# Alligator Permitting (Club BatGirl1)



## BatGirl1 (Apr 14, 2013)

Dubya said:


> I guess I can live with the change. Unlike the change I have been forced to live with since 2008.


2007 is when alligators needed permitting dubya... sheesh ;p


----------



## laurarfl (Apr 14, 2013)

BatGirl1 said:


> 2007 is when alligators needed permitting dubya... sheesh ;p


 
Well I want a refund for my alligator permits pre-2007. lol


----------



## Dubya (Apr 14, 2013)

No refund for gator permits. You will be issued one Al Gore carbon credit. Btw, you used that carbon credit when Eric drove his evil gas powered Earth killing motor vehicle to the Manchester show.
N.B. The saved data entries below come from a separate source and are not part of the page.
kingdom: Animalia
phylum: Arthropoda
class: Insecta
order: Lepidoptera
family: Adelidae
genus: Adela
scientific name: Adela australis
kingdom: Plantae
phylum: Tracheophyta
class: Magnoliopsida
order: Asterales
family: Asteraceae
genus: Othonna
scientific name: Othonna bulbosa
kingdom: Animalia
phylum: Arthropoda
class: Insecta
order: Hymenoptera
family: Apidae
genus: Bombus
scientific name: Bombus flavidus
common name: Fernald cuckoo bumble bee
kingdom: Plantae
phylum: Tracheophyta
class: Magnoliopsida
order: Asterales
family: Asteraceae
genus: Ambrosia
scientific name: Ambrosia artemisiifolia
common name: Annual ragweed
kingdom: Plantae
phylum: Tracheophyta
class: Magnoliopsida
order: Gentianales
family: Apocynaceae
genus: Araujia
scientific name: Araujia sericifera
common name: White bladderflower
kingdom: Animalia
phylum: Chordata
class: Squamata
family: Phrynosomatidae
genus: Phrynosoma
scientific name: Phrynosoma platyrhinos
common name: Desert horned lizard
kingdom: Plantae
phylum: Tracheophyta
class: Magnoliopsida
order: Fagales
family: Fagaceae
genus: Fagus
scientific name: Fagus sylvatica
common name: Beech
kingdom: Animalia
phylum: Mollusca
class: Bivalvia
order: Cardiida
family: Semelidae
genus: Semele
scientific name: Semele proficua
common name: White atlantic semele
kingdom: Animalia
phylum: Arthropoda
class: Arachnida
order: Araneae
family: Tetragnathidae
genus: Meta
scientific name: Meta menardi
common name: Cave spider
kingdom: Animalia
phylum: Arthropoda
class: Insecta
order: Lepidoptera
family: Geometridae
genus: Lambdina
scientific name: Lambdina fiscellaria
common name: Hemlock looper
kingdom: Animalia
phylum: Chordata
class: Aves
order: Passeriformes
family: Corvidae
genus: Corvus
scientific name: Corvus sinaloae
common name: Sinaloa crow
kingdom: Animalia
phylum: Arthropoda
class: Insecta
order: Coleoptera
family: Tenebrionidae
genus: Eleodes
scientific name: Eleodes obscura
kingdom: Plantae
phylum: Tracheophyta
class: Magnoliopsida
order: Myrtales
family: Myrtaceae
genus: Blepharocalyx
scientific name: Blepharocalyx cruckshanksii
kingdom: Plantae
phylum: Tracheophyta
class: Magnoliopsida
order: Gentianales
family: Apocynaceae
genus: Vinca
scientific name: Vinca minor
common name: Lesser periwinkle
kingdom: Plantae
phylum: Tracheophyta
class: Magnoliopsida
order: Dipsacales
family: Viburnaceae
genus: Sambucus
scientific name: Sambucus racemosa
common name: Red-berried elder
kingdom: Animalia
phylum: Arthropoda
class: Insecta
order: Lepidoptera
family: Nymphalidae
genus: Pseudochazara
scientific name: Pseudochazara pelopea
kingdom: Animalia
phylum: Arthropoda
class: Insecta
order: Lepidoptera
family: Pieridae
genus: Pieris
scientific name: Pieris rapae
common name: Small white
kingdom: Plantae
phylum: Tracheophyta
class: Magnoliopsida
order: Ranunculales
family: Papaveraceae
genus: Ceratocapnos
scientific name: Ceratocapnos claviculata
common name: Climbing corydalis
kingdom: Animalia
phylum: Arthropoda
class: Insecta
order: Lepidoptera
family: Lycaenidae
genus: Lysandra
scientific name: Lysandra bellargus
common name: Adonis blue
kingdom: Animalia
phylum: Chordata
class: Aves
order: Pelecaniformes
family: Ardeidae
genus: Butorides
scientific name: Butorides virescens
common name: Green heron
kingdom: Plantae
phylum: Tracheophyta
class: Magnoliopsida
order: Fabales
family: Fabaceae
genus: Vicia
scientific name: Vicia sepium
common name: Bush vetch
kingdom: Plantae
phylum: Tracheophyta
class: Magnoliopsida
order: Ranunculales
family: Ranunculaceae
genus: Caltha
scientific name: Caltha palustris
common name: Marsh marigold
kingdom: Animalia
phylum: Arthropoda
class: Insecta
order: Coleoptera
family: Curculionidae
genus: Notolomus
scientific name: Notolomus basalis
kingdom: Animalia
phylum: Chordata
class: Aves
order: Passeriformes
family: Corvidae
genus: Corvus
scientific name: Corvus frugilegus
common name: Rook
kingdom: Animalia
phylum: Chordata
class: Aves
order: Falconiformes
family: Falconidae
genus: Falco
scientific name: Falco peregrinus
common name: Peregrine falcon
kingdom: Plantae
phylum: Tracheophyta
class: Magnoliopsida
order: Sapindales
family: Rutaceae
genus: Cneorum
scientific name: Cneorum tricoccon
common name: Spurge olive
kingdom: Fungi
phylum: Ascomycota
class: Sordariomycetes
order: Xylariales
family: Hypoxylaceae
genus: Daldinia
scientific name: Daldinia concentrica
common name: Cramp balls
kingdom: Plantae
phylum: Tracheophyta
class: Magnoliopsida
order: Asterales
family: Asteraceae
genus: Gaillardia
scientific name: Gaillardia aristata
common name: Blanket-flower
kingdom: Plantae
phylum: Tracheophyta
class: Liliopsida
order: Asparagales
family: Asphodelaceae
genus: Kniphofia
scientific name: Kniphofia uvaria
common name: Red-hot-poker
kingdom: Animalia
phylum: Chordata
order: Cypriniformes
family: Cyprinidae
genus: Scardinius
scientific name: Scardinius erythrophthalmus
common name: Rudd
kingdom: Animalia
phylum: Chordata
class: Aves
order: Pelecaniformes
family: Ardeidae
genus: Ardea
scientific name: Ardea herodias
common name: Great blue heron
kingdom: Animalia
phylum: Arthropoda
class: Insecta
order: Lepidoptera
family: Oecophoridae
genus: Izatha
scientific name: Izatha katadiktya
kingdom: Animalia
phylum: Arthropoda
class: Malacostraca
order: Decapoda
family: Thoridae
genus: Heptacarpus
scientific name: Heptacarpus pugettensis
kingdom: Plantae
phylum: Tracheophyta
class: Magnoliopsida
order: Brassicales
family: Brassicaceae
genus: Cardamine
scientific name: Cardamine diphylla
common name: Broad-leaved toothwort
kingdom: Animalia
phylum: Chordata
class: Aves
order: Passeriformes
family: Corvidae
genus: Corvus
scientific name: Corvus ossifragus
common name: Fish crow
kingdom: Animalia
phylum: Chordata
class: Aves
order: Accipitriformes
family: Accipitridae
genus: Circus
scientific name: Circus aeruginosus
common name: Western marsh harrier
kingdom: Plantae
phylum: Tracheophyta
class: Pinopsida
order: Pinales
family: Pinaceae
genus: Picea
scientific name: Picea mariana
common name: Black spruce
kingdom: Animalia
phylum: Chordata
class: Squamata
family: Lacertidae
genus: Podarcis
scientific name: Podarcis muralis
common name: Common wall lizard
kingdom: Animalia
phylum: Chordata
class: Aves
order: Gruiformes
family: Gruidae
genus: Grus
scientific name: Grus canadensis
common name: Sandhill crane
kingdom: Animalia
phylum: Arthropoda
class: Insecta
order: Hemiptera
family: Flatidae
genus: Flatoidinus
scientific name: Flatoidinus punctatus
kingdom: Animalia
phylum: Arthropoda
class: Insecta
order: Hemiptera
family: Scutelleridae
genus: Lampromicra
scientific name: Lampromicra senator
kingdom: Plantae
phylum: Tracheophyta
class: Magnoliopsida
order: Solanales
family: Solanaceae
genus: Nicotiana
Sorry.


----------



## BatGirl1 (Apr 14, 2013)

I heard nh laws pertaining to gators began in 2007... maybe other places are different(?)


----------



## BatGirl1 (Apr 14, 2013)

Dubya that was my car... haha


----------



## Dubya (Apr 14, 2013)

BatGirl1 said:


> I heard nh laws pertaining to gators began in 2007... maybe other places are different(?)


NH was the last place to ban gators. In 2006, the whole rest of the planet banned them Due to the "Planetary Gator Treaty of 2006". For one more year, NH was a non recipirocal state but caved in under the pressure of the left. Therefore, you can never have a gator. Case Closed.


----------



## BatGirl1 (Apr 14, 2013)

I will have your wife fashion a sweater for one resembling a weiner dog and pass it of as such... heh heh. ;p case closed <3


----------



## BatGirl1 (Apr 15, 2013)

Josh did you make this thread??? Haha you are a riot


----------



## laurarfl (Apr 15, 2013)

Permitting is misspelled


----------



## BatGirl1 (Apr 15, 2013)

Haha... ;p I didn't create this thread... just went off topic elsewhere...


----------



## Dubya (Apr 15, 2013)

Maybe you could pass off a gator as a wiener dog with the right attire. Trish is going to make Gwangi a Dimetrodon sweater so I can get him into the Museum of Natural History.


----------



## Josh (Apr 15, 2013)

Yes, I split this thread when you guys tried to derail my feedback and announcement thread!  

How did I misspell PERMITTING?! I fixed it so I don't have to feel embarrassed every time I see it


----------



## BatGirl1 (Apr 15, 2013)

Josh said:


> Yes, I split this thread when you guys tried to derail my feedback and announcement thread!
> 
> How did I misspell PERMITTING?! I fixed it so I don't have to feel embarrassed every time I see it


----------



## BatGirl1 (Apr 15, 2013)

We need to stop hijacking everyone's threads... ugh.


----------



## Dubya (Apr 15, 2013)

Hijack shmijack! We're rebels!


----------



## BatGirl1 (Apr 15, 2013)




----------